== Trecho do documento ==
A expansão da inteligência artificial impulsiona a demanda por infraestrutura física, intensificando o ciclo global de fusões e aquisições (M&A) em data centers. No Brasil, a incerteza regulatória, decorrente da caducidade de medidas provisórias, exige que investidores avaliem e precifiquem riscos contratuais.
A necessidade de capacidade computacional robusta para aplicações de IA exige servidores mais potentes e maior consumo de energia nos data centers. Essa demanda global é expressiva: a Agência Internacional de Energia estima que o consumo mundial de eletricidade do setor dobrará até 2030, atingindo cerca de 945 TWh. O Brasil apresenta atributos estratégicos, como matriz elétrica renovável e custos competitivos, para atrair esse capital.
Contudo, a segurança jurídica enfrenta desafios. O Regime Especial de Tributação para Serviços de Datacenter (Redata) perdeu sua base normativa com a caducidade da Medida Provisória nº 1.318/2025. O Projeto de Lei nº 278/2026 segue em tramitação no Senado, gerando cautela entre os investidores.

== O que fazer ==
(a) Responda, com base no texto sobre data centers:
(i) Segundo o texto, o que a expansão da inteligência artificial intensifica?
(ii) Quanto a Agência Internacional de Energia estima que o consumo mundial de eletricidade do setor atingirá até 2030?
(iii) Com a caducidade de qual medida provisória o Redata perdeu sua base normativa?
(b) Prossiga com o texto sobre data centers a partir da última frase apresentada.
Os registros são um material à parte, sem relação com o texto sobre data centers.

== Dados de origem ==

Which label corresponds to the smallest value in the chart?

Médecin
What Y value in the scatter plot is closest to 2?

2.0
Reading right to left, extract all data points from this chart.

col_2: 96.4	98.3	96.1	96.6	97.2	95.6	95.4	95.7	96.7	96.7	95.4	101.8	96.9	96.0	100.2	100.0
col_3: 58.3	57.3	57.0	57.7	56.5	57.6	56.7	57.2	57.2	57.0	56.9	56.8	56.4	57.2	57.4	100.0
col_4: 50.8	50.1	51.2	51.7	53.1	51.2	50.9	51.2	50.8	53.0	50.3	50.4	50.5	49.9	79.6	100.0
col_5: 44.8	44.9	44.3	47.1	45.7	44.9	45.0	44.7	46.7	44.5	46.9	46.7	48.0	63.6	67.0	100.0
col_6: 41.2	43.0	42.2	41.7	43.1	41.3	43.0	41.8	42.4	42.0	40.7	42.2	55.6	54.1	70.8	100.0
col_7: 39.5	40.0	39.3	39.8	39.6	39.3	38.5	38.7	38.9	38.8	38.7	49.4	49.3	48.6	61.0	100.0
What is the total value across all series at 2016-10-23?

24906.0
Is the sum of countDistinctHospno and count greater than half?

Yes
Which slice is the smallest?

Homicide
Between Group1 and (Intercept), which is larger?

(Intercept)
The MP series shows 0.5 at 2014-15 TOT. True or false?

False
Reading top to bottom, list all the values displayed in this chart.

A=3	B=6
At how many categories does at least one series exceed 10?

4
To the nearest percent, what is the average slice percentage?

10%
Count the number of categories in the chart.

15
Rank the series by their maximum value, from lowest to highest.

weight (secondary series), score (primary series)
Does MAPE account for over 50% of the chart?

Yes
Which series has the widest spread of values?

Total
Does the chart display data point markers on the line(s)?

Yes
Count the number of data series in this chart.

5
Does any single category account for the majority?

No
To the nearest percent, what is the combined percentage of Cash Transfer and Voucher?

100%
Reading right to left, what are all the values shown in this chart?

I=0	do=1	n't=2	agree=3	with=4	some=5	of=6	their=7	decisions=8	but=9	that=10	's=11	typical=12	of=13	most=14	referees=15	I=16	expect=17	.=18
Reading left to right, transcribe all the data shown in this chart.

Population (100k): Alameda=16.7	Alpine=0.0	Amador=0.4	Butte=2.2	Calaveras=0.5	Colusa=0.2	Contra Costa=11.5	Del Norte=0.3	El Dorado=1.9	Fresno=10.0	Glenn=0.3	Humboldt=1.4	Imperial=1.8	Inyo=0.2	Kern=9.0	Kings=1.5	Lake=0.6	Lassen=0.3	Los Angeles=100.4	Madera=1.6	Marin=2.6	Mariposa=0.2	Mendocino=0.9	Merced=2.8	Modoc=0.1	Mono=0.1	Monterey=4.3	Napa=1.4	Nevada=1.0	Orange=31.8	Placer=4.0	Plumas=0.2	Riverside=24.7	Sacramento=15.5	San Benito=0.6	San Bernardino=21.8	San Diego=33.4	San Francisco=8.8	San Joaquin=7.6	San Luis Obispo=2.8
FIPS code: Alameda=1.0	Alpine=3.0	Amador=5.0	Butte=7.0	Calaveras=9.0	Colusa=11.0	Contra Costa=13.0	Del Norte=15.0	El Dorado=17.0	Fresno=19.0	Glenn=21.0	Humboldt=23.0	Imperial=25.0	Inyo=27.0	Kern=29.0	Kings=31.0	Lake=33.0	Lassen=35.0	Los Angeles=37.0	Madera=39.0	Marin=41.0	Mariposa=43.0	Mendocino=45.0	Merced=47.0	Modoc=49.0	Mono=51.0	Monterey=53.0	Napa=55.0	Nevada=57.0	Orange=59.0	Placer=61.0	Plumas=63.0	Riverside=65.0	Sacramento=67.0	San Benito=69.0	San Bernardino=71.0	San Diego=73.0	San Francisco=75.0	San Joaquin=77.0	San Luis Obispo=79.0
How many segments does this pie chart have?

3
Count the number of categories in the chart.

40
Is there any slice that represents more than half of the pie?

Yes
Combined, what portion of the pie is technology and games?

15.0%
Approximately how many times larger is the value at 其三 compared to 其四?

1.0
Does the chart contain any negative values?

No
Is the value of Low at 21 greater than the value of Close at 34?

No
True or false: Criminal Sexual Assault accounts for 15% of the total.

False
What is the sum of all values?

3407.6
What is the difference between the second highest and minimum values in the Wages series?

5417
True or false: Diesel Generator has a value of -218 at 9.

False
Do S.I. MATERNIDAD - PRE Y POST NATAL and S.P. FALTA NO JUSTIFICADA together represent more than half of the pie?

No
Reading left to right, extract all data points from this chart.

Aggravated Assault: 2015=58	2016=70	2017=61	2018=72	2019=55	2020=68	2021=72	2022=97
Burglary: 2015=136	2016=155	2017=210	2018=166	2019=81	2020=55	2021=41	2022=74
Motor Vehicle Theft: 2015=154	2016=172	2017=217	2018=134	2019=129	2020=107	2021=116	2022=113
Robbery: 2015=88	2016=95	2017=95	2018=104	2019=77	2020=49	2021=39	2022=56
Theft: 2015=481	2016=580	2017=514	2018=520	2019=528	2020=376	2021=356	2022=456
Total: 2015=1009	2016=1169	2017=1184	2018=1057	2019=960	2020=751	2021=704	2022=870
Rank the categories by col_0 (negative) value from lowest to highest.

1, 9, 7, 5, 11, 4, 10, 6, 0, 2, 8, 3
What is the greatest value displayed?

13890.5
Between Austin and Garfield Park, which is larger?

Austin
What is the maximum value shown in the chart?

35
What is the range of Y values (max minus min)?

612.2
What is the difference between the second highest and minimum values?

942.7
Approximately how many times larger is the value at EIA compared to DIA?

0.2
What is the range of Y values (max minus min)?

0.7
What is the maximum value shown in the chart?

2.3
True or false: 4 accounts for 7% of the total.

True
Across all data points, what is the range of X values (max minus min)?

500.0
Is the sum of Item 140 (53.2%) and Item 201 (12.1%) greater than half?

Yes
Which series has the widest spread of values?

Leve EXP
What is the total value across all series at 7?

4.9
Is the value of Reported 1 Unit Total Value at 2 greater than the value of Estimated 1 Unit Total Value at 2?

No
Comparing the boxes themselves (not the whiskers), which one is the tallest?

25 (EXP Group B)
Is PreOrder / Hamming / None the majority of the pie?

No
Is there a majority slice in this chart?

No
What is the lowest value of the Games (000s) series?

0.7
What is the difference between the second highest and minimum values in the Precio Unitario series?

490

== Resultados esperados ==
(a)
(i) O ciclo global de fusões e aquisições (M&A) em data centers.
(ii) Cerca de 945 TWh.
(iii) A Medida Provisória nº 1.318/2025.

(b)
Apesar da insegurança, o capital continua entrando no setor, como evidenciado pela aquisição da Elea Data Centers pela I Squared Capital em abril. A incerteza, na prática, altera a forma como os riscos são avaliados. Em operações de M&A, a análise jurídica foca crescentemente na estrutura de contratação de energia e na preservação de benefícios fiscais.
Riscos regulatórios e tributários deixam de ser apenas obstáculos e passam a ser alocados contratualmente. Cláusulas de ajuste de preço ou parcelas contingentes (earnouts) podem vincular o fechamento da operação ao cumprimento de requisitos regulatórios, transformando os contratos em elementos decisivos para a viabilização dos investimentos.